## DATA FOR REVIEW
※ ※ ※

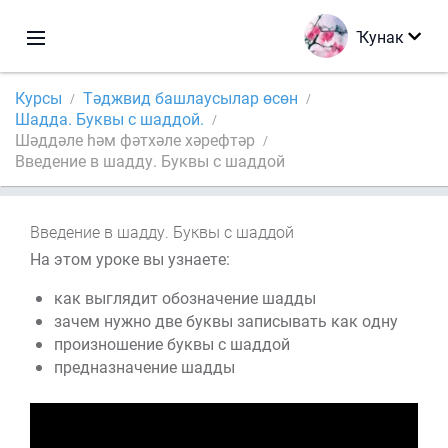
Ҡунак
Курсы
Тәджвид башлаусылар өсөн
Шадда. Буквы с шаддой.
Шәддәле һәм фәтхәле хәрефтәр
Введение в шадду. Буквы с шаддой
Введение в шадду. Буквы с шаддой
На этом уроке вы узнаете:
как выглядит обозначение шадды
зачем нужно две буквы записывать как одну
произношение буквы с шаддой
предназначение шадды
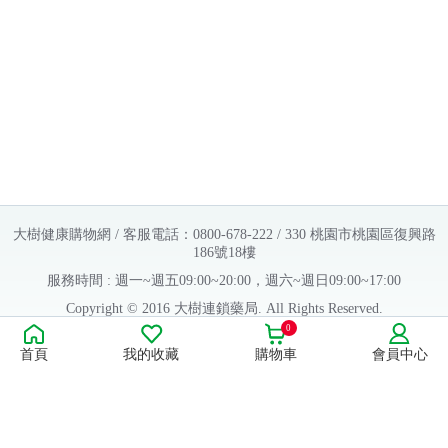
大樹健康購物網 / 客服電話：0800-678-222 / 330 桃園市桃園區復興路
186號18樓
服務時間 : 週一~週五09:00~20:00，週六~週日09:00~17:00
Copyright © 2016 大樹連鎖藥局. All Rights Reserved.
0
販售業者資料：
首頁
我的收藏
購物車
會員中心
許可執照字號：桃字市藥販字第623202B480 號
藥商名稱：大樹醫藥股份有限公司
藥商地址：桃園市桃園區復興路186號18樓
食品業者登錄字號：H-112803476-00000-6
康德科技 系統設計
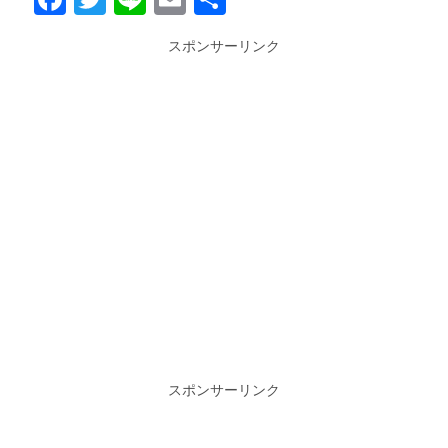
有
スポンサーリンク
スポンサーリンク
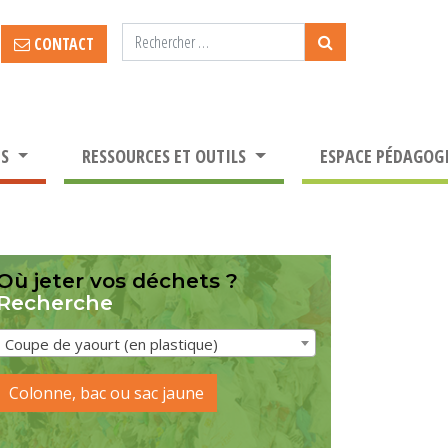
CONTACT
TS
RESSOURCES ET OUTILS
ESPACE PÉDAGOG
Où jeter vos déchets ?
Recherche
Coupe de yaourt (en plastique)
Colonne, bac ou sac jaune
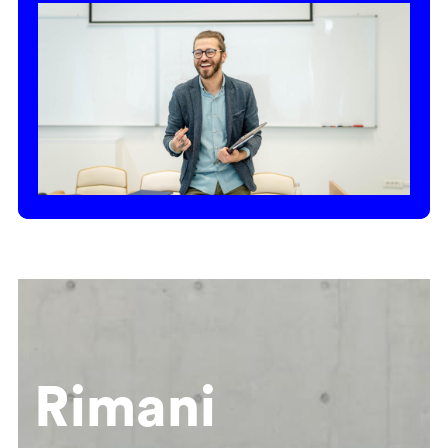
Rimani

※ ※ ※

## WORK TASK
Could you format every line of the listing above as a JSON list of strings, one string per line, with blank lines and the pictures left out?

## TASK RESULT
[
  "Ҡунак",
  "Курсы",
  "Тәджвид башлаусылар өсөн",
  "Шадда. Буквы с шаддой.",
  "Шәддәле һәм фәтхәле хәрефтәр",
  "Введение в шадду. Буквы с шаддой",
  "Введение в шадду. Буквы с шаддой",
  "На этом уроке вы узнаете:",
  "как выглядит обозначение шадды",
  "зачем нужно две буквы записывать как одну",
  "произношение буквы с шаддой",
  "предназначение шадды",
  "大樹健康購物網 / 客服電話：0800-678-222 / 330 桃園市桃園區復興路",
  "186號18樓",
  "服務時間 : 週一~週五09:00~20:00，週六~週日09:00~17:00",
  "Copyright © 2016 大樹連鎖藥局. All Rights Reserved.",
  "0",
  "販售業者資料：",
  "首頁",
  "我的收藏",
  "購物車",
  "會員中心",
  "許可執照字號：桃字市藥販字第623202B480 號",
  "藥商名稱：大樹醫藥股份有限公司",
  "藥商地址：桃園市桃園區復興路186號18樓",
  "食品業者登錄字號：H-112803476-00000-6",
  "康德科技 系統設計",
  "有",
  "スポンサーリンク",
  "スポンサーリンク",
  "CONTACT",
  "TS",
  "RESSOURCES ET OUTILS",
  "ESPACE PÉDAGOG",
  "Où jeter vos déchets ?",
  "Recherche",
  "Coupe de yaourt (en plastique)",
  "Colonne, bac ou sac jaune",
  "Rimani"
]